Thoughtfulness abounds--and counts: A cable in the trunk releases the 60/40 split rear seats so you don't have to run a Chinese fire-drill between rear door and trunk to fold down the seats. Both high-beams and optional fog lamps reset to low-beams and off, respectively, every time you restart the car. And--yes!--the center and side armrests for front occupants are now the same height. My only real complaint with the interior is a little higher volume of wind and road noise than I was led to expect by various touts during the press conference.

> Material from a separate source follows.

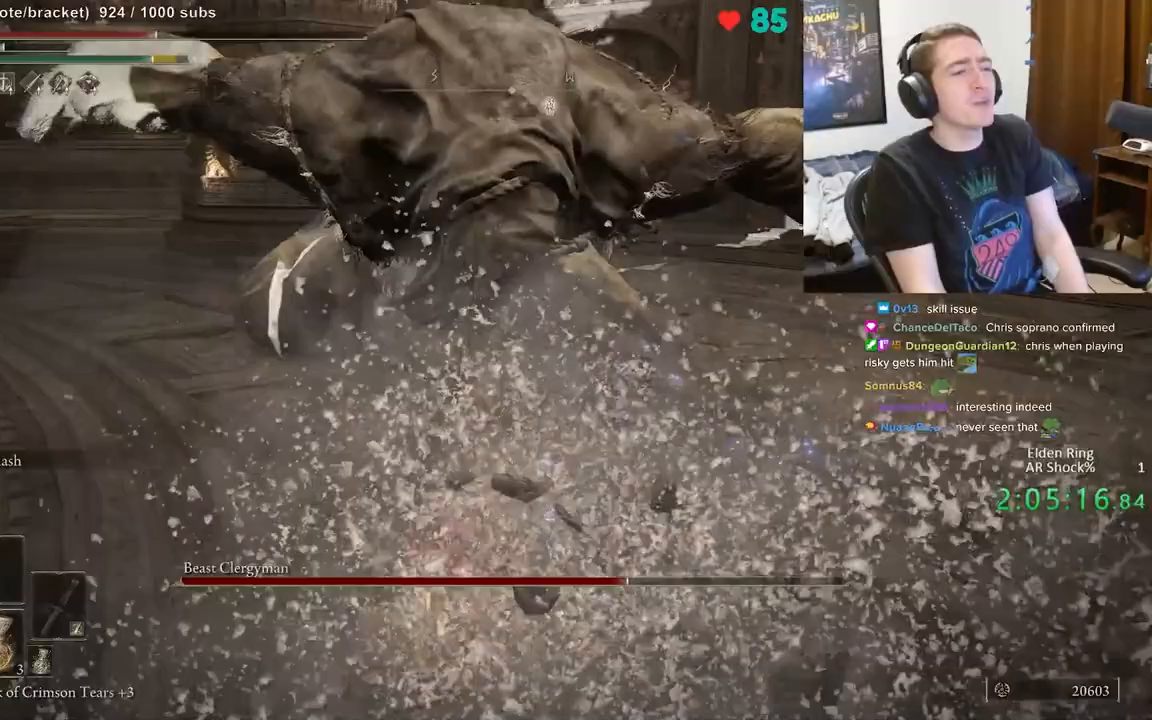
{"buttons": [], "left_stick": "up", "right_stick": "center", "events": [[67, "right_stick", "up-right"], [233, "right_stick", "center"]]}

And then there is price. Into the midst of the car kingdom's most unforgiving category, the '99 Galant strides with prices ranging from $16,990 for a base, four-cylinder DE with automatic, to $24,350 for the radical-looking GTZ, complete with wing spoiler surmounting the trunk. (The $420 destination charge is, of course, an unavoidable "extra" in every instance.) Mitsu is pinning its hopes on the ES versions of this car and accordingly has increased "content"--i.e., goodies--while actually decreasing prices. The result, for example, is a $17,990 sticker for a four-cylinder ES with auto, which tallies $450 lower than the lesser-equipped '98 model it replaces. Dress up either the four- or six-cylinder ES model with Premium option packages to reach $20,500 or $21,990, respectively; or simply take the de luxe route to an LS for $24,250.

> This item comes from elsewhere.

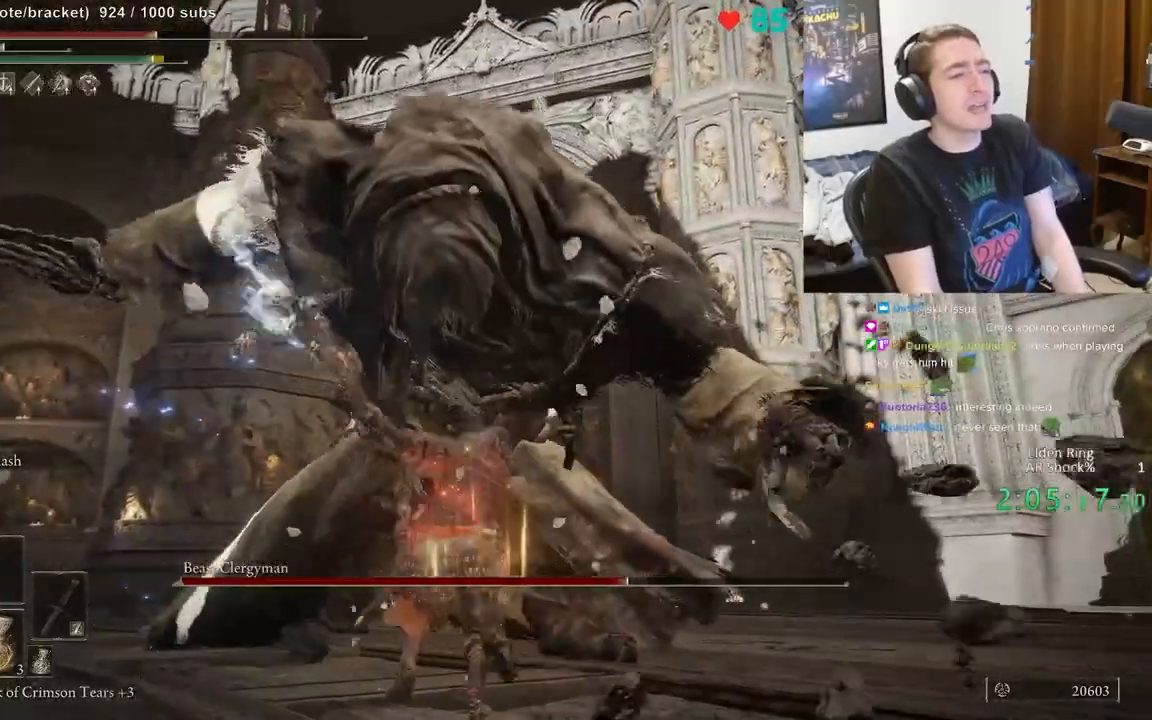
{"buttons": [], "left_stick": "center", "right_stick": "center", "events": [[450, "left_stick", "center"]]}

In every case, no matter the price or the list of fixins, it will be incumbent upon Mitsubishi to lure warm bodies into its cars for test drives. In a world dominated by Accords and Camrys, Galant too rarely makes its way to the top of the shopping list. Given a chance to make a direct, personal impression, however, Mitsubishi's all-important midsize sedan may well evolve from a mild-mannered, gallant gesture into a brand-saving, valiant effort.

Mixed messages

In an ominous gesture for our times, Lexus has agreed to recall its new GS300/400 line of sport sedans to solve potential interference problems between on-board cellular phones and the cars' sophisticated stability control systems. According to the National Highway Traffic Safety Administration (NHTSA), this cross-talk migraine is the first proven instance of electromagnetic interference with computerized vehicle controls. Lexus spokespeople are scratching their heads and staying mum, but they reportedly have fingered as culprit a defective solder joint in the cars' yaw rate sensors. "Yaw" is term used to describe a vehicle's horizontal rotation, and Lexus' computerized stability system compensates for excessive yaw with a combination of automatic braking and acceleration actions, as required. Following anecdotal accounts of phantom handing irregularities in Japan and Europe, Lexus voluntarily announced the recall in hopes of putting a stop to party-line eaves-dropping among its sensitive vehicle components.

Stamp of disapproval

The trade publication Automotive News reported last week that at least three new Web sites have surfaced to spew venom and vitriol against partisans of sport/utility vehicles. The Sport Utility Vehicle Anti-Fan Club (http://www.howard.net/ban-suvs.htm), the Ultimate Poseur SUV Page (http://www.poseur. 4x4.org), and the Roadhog Info Trough (http://www.suv.org) represent an aggregate attack upon SUVs' perceived crimes against nature, good taste, and neighborliness on the road. It's about time. SUVs continue to shatter the sales records of virtually every car company that makes one; and yet, as everyone knows, no success (particularly of a vehicular variety) is ever complete without an accompanying whine in the background.